First putative occurrence in the fossil record of choanoflagellates, the sister group of Metazoa
Carolina Fonseca, João Graciano Mendonça Filho, Matías Reolid, Luís V. Duarte, António Donizeti de Oliveira, Jaqueline Torres Souza & Carine Lézin
Summarized by Jacob Fogg, who is a student at the University of South Florida studying geology. All his life he has been interested in the natural world and how it works. He came into USF as an undeclared major and after taking an intro environmental science course, he was hooked. Jacob hopes to work in some capacity as a geologist when he graduates from USF in 2023.
Purpose of Study: Choanoflagellates are single celled organisms that have been found to be the closest living relative to animals that we know of. We know this because sponges, which are a part of the animal kingdom, contain cells called choanocytes that behave in the same manner as choanoflagellates. Despite knowing a great deal about these organisms and their relationship with animals, scientists have never found evidence of them in the fossil record until now. With new fossil evidence of choanoflagellates, scientists can now study the structure and function of these organisms, in relation to how they work in animals, and the environment in which they lived many years ago.
Data Used: 22 rock samples were collected from the Betic Mountain System in southern Spain. These rocks are from the Cretaceous Period, approximately 100 million years ago, when this area was a shallow sea. The samples contained a material called kerogen, which is a form of organic matter that has undergone heat and pressure. If kerogen is continuously exposed to more heat and pressure, then it will eventually become the natural gas that we use in our everyday lives. It was in the kerogen that scientists were able to find the preserved choanoflagellate fossils.
Methods: Researchers crushed up the collected samples and treated it with an acid bath to remove the rock material. Then, they concentrated the kerogen using a heavy liquid and centrifuged the kerogen (meaning, the scientists placed the samples in a machine that spun the kerogen, causing it to separate from any excess water). The kerogen was then placed on slides and examined under a microscope and exposed to white and blue florescent lights to pick out organic particles. It was here where scientists were able to find choanoflagellate fossils. The fossils were then analyzed through the process of confocal laser scanning microscopy (CLSM). This process takes microscopic photos of the samples using high resolution imaging, which can be used to create a 3D model of what you are imaging. CLSM is a very sophisticated imaging process.
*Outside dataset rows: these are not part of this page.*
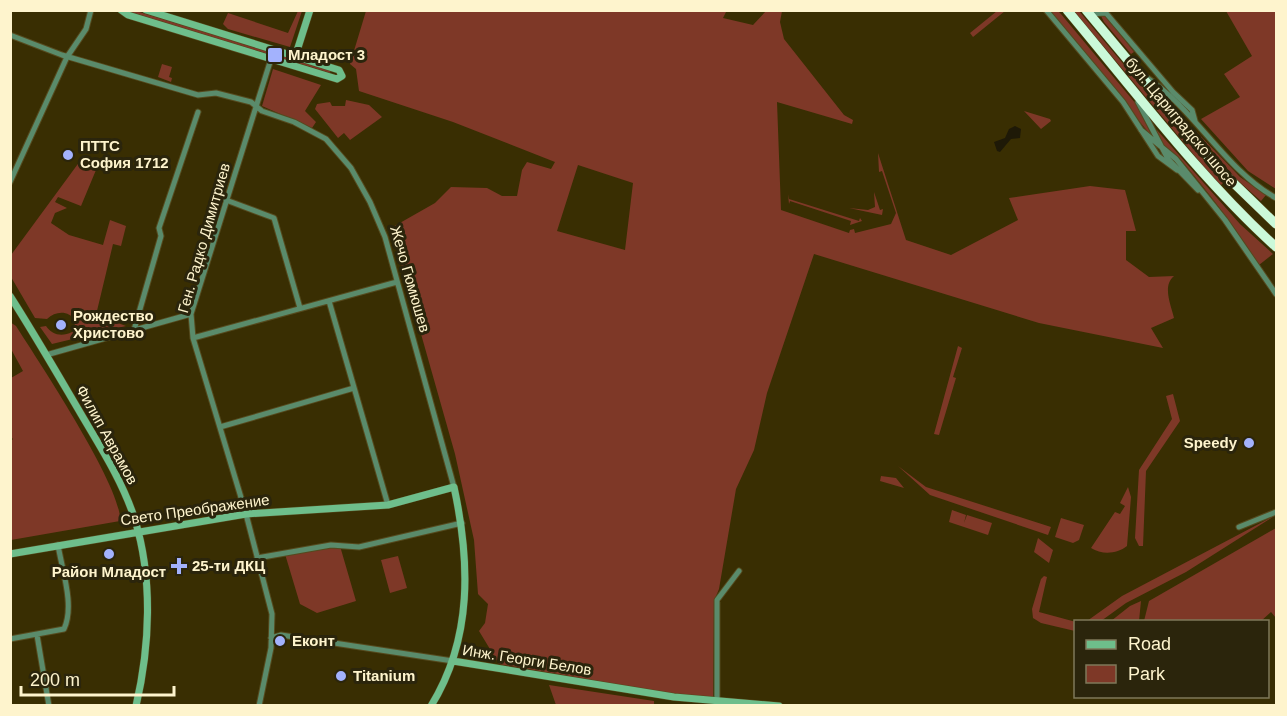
<svg xmlns="http://www.w3.org/2000/svg" width="1287" height="716" viewBox="0 0 1287 716" font-family="Arial,sans-serif">
  <style>
    .green { fill: #7e3827; fill-rule: evenodd }
    .water { fill: #1e1907 }
    .lines { fill: none; stroke-linecap: round; stroke-linejoin: round }
    .street-casing { stroke: #554a1e; stroke-width: 7 }
    .secondary-casing { stroke: #554a1e; stroke-width: 8 }
    .highway-casing { stroke: #554a1e; stroke-width: 10 }
    .street { stroke: #5a8b6b; stroke-width: 5 }
    .secondary { stroke: #6ebe8b; stroke-width: 7 }
    .highway { stroke: #cbf9d9; stroke-width: 9 }
    .poi-dot { fill: #a3b2fd; stroke: #2b250c; stroke-width: 2 }
    .labels { text-anchor: middle; stroke-width: 6; stroke-linejoin: round; paint-order: stroke }
    .poi-label { font-size: 15px; font-weight: bold; fill: #fef4cd; stroke: #2b250c; text-anchor: start }
    .street-label { font-size: 15px; fill: #fef4cd; stroke: #2b250c }
  </style>
  <rect width="100%" height="100%" fill="#392e02"/>
  <path class="green" d="M727 10 723 18 753 25 766 11H782L780 22 784 39 844 115 853 120 852 124 777 102 781 210 849 233 850 230 854 229 855 233 891 224 896 213 882 171 879 172 878 153 906 240 951 255 1018 220 1009 198 1090 186 1125 190 1136 231H1126V260L1149 277 1174 276C1162 286 1171 305 1174 318L1151 328 1163 348 1039 323 814 254 767 393 754 450 736 489 719 589 714 601 713 697 679 695 499 664 479 631 485 623 488 604 478 594 474 540 455 454 391 228 435 203 451 187 487 188 502 196H517L522 170 527 162 551 169 555 162 453 122 359 91 356 69 350 64 366 11ZM578 165 633 183 625 250 557 231Z
    M127 11H136L331 70 330 73Z
    M298 11H302L290 47 228 29 223 24 228 13 288 33Z
    M997 11H1005L973 37 970 33Z
    M1049 11H1058L1061 14 1136 104 1153 138Z
    M1074 11H1079L1223 183 1220 186Z
    M1226 11H1276V189L1248 171 1201 119 1240 97 1224 74 1252 56Z
    M1100 14 1106 16 1134 52 1131 54 1104 22Z
    M162 64 172 67 169 77 172 78 171 82 158 77Z
    M273 69 321 85 305 111 316 122 312 128 262 106Z
    M346 100 369 105 382 117 350 140 344 133 338 138 315 109 317 104 330 102 332 106H345Z
    M1024 111 1050 119 1051 121 1041 129Z
    M1193 128 1240 177 1266 195 1261 201 1235 178Z
    M1157 130 1240 224 1273 254 1259 265C1236 228 1209 193 1181 160 1172 151 1155 143 1157 130Z
    M83 157 96 170 81 206 58 197 55 202 67 208 55 213 51 223 69 235 103 245 110 220 126 226 121 246 113 244 96 315 126 326 52 344 40 327 46 326C52 335 62 337 72 332L76 321C68 310 56 311 47 319L35 318 11 277V255Z
    M874 192 880 210 883 209 882 215 849 208 868 210 875 207Z
    M788 194 789 199 859 221 860 218 862 221 850 225 851 221 790 201 789 204Z
    M10 322 16 326C37 359 123 488 120 521L11 540 10 442 13 439 10 436 11 378 23 371 11 349Z
    M958 346 962 348 953 377 956 378 939 435 934 434Z
    M1173 394 1180 421 1146 471 1143 546H1139L1135 538 1139 470 1172 419 1166 396Z
    M898 466 926 487 1051 527 1048 535 930 495Z
    M881 476 896 478 904 488 880 481Z
    M1128 487 1131 497 1127 546C1117 554 1102 555 1091 548L1115 512 1120 514 1125 506 1120 503Z
    M952 510 966 515 964 523 967 515 992 523 988 535 949 522Z
    M1276 515 1186 572 1126 603 1101 621H1087L1122 596Z
    M1061 518 1084 525 1079 540 1073 543 1055 537Z
    M1276 528V618L1271 612 1261 621H1144L1149 601Z
    M1038 538 1053 550 1049 563 1034 552Z
    M340 546 356 601 317 613 300 604 285 554Z
    M398 556 407 588 390 593 381 560Z
    M1044 576 1047 577 1039 612 1076 622 1075 631 1041 623 1033 618 1032 609 1041 579Z
    M1141 601 1139 621H1111L1130 606Z
    M549 685 654 701V705H556Z"/>
  <path class="water" d="M1015 126 1021 129 1020 138 1011 139 1000 152 997 151 994 142 1005 138 1009 129Z"/>
  <g class="lines">
    <defs>
      <path id="street" d="M1046 10 1123 102 1158 156 1177 170
        M1089 14 1106 13 1173 92 1192 110 1195 121
        M10 35 62 55 198 95 216 93 251 102 262 111 294 122 326 139 351 168 370 202 385 237 454 487
        M1146 77C1196 110 1224 169 1276 198
        M1138 102 1168 159 1198 190
        M1141 130 1176 159 1225 220 1276 294
        M10 182 67 57 86 29 91 10
        M226 200 274 218 300 308
        M329 301 388 505
        M134 330 161 236 159 228 198 112
        M193 338 397 282
        M46 355 191 314
        M220 427 354 388
        M1239 527 1276 512
        M257 558 331 545 359 547 462 523
        M37 635 49 706
        M271 638 281 635 453 661
        M10 639 64 629C75 606 62 570 58 545
        M717 701V600L739 571
        M259 706 271 648 272 614 246 514 193 338 191 314 271 59"/>
      <path id="secondary" d="M121 10 128 15 337 79 342 76 339 70 146 10
        M295 57 310 10
        M10 296C35 335 58 375 81 414 101 448 123 482 135 520 153 579 150 646 136 706
        M10 554 246 514 388 505 454 487C470 561 473 638 431 706
        M453 661 674 697 779 706"/>
      <path id="highway" d="M1067 10C1135 91 1199 177 1276 247
        M1086 10 1217 167 1276 224"/>
    </defs>
    <use href="#street" class="street-casing"/>
    <use href="#secondary" class="secondary-casing"/>
    <use href="#highway" class="highway-casing"/>
    <use href="#street" class="street"/>
    <use href="#secondary" class="secondary"/>
    <use href="#highway" class="highway"/>
  </g>
  <g class="poi-dot">
    <rect x="267" y="47" width="16" height="16" rx="3"/>
    <circle cx="68" cy="155" r="6"/>
    <circle cx="61" cy="325" r="6"/>
    <circle cx="1249" cy="443" r="6"/>
    <circle cx="109" cy="554" r="6"/>
    <path d="M176 557h6v6h6v6h-6v6h-6v-6h-6v-6h6z"/>
    <circle cx="280" cy="641" r="6"/>
    <circle cx="341" cy="676" r="6"/>
  </g>
  <g class="labels">
    <g class="poi-label">
      <text x="288" y="60">Младост 3</text>
      <text x="80" y="151">ПТТС<tspan x="80" dy="17">София 1712</tspan></text>
      <text x="73" y="321">Рождество<tspan x="73" dy="17">Христово</tspan></text>
      <text x="1237" y="448" text-anchor="end">Speedy</text>
      <text x="192" y="571">25-ти ДКЦ</text>
      <text x="109" y="577" text-anchor="middle">Район Младост</text>
      <text x="292" y="646">Еконт</text>
      <text x="353" y="681">Titanium</text>
    </g>
    <g class="street-label">
      <text transform="translate(1181 122) rotate(50)" y="5">бул. Цариградско шосе</text>
      <text transform="translate(204 238) rotate(-74)" y="5">Ген. Радко Димитриев</text>
      <text transform="translate(410 279) rotate(74)" y="5">Жечо Гюмюшев</text>
      <text transform="translate(107 435) rotate(61)" y="5">Филип Аврамов</text>
      <text transform="translate(195 510) rotate(-8)" y="5">Свето Преображение</text>
      <text transform="translate(527 660) rotate(9)" y="5">Инж. Георги Белов</text>
    </g>
  </g>
  <rect width="1287" height="716" fill="none" stroke="#fef4cd" stroke-width="24"/>
  <rect x="1074" y="620" width="195" height="78" fill="#2b250c" stroke="#7f7859" stroke-width="1.5"/>
  <rect x="1086" y="640" width="30" height="9" fill="#6ebe8b" stroke="#7f7859" stroke-width="1.5"/>
  <text x="1128" y="650" font-size="18" fill="#fef4cd">Road</text>
  <rect x="1086" y="665" width="30" height="18" fill="#7e3827" stroke="#7f7859" stroke-width="1.5"/>
  <text x="1128" y="680" font-size="18" fill="#fef4cd">Park</text>
  <path d="M21 686v9h153v-9" fill="none" stroke="#fef4cd" stroke-width="3"/>
  <text x="30" y="686" font-size="18" fill="#fef4cd" stroke="#2b250c" stroke-width="4.5" paint-order="stroke">200 m</text>
</svg>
Results: Using the 3D model from CLSM (Fig. 1), scientists were able to directly observe the structure of the choanoflagellates. In the model they created, scientists could see how the choanoflagellates form colonies. The choanoflagellates do this by constructing intercellular bridges and using their filopodia (similar to antennas) to connect their cell bodies together and create a large colony. Scientists were also able to make out the cell bodies of individual choanoflagellates and their flagella (similar to tails). When analyzing the organic material of the rocks, scientists were able to find other microorganisms, such as freshwater microplankton. This suggests that the choanoflagellates in the samples collected were in freshwater environment. Now, in the future, if we find choanoflagellate fossils somewhere in the world, we can infer what type of environment was likely present when the choanoflagellates were living.
Why is this study important? This study is important because choanoflagellates are the link between bacterial organisms and sponges, which are likely among the earliest evolved animals. This means that choanoflagellates are one of the most closely related living things to animals, despite not being animals themselves. . Understanding how these organisms form colonies and sustain themselves can give us insight into how the compare to similar cells that are contained in animal bodies. We can then get a better understanding of how animal cells work.
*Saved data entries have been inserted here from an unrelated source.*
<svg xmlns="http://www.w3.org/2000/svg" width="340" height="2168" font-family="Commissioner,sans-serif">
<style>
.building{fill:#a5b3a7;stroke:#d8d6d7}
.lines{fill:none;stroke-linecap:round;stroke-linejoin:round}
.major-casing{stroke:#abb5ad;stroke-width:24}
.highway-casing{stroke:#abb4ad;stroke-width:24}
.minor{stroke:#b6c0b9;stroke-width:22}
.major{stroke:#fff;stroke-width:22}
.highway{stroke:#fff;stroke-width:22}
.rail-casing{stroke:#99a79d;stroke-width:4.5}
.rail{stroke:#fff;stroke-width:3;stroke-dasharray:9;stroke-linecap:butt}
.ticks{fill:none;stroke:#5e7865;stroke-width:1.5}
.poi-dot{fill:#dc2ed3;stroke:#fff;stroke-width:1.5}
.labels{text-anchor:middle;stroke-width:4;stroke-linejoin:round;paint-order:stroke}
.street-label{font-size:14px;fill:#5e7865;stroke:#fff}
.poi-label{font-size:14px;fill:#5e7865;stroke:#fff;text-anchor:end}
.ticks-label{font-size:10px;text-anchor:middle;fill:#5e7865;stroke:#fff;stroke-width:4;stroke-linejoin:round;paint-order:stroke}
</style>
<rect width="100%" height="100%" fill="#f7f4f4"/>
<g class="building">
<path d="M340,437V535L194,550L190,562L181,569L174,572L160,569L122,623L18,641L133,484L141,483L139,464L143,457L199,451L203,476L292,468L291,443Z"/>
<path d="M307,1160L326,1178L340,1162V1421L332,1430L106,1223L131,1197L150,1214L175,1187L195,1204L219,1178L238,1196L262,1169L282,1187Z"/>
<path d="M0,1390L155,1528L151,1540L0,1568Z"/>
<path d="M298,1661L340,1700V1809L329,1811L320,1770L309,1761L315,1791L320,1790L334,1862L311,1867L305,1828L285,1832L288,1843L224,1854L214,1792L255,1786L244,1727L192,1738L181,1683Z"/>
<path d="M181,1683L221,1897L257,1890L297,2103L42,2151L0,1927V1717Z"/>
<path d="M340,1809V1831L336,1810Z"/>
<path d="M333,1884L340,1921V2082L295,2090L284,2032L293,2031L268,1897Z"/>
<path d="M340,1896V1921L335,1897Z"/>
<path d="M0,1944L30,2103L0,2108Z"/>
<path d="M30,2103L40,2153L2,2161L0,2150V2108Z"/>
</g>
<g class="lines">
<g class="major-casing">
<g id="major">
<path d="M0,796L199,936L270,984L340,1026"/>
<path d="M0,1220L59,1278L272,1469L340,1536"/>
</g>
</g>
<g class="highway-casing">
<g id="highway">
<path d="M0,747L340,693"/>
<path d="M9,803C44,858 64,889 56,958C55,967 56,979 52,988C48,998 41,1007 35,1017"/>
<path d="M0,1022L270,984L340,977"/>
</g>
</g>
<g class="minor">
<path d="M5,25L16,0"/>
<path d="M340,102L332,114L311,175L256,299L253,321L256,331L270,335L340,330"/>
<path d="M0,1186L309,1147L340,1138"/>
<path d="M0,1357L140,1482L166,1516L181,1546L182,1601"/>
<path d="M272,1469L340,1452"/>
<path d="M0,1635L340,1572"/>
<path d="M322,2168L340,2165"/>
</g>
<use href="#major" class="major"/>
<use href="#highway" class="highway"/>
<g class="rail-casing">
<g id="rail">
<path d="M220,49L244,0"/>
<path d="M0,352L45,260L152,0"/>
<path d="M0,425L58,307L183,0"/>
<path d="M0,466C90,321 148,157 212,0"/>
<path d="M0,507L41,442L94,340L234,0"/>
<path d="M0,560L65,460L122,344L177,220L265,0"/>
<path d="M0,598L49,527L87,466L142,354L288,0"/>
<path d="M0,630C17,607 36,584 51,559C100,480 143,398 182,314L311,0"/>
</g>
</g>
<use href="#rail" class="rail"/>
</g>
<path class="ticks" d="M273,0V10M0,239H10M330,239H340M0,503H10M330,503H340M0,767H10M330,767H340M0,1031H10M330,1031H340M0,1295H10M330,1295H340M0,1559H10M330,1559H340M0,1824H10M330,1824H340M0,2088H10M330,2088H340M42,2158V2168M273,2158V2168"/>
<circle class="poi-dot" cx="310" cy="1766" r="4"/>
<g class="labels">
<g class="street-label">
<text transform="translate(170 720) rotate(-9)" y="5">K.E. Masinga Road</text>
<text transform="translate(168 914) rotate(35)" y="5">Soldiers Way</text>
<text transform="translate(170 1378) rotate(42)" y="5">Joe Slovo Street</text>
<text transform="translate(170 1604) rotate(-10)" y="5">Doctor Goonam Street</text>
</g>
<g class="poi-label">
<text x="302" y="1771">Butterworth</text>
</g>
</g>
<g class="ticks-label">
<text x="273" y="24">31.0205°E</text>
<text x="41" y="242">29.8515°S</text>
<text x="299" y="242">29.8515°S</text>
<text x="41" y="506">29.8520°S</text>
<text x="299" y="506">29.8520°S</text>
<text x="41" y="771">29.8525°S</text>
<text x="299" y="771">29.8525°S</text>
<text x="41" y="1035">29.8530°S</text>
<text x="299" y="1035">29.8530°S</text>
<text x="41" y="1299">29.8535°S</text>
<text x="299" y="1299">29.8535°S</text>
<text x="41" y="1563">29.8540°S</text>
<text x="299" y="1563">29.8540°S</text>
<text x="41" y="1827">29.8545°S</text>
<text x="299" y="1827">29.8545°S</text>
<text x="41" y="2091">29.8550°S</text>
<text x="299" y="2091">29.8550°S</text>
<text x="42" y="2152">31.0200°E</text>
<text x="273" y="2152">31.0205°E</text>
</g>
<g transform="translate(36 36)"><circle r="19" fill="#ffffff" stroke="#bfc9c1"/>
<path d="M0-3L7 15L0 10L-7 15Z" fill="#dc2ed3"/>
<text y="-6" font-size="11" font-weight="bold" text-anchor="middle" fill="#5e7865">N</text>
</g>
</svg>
Broader Implications beyond this study: Now that we have fossilized evidence of choanoflagellates, we have a link between animals and eukaryotic cells. With further research, we may be able to find transitional fossils that show how choanoflagellates became incorporated into animal cells, like in sponges.
Citation: Fonseca, C., Mendonça Filho, J. G., Reolid, M., Duarte, L. V., de Oliveira, A. D., Souza, J. T., & Lézin, C. (2023). First putative occurrence in the fossil record of choanoflagellates, the sister group of Metazoa. Scientific Reports, 13, 1242.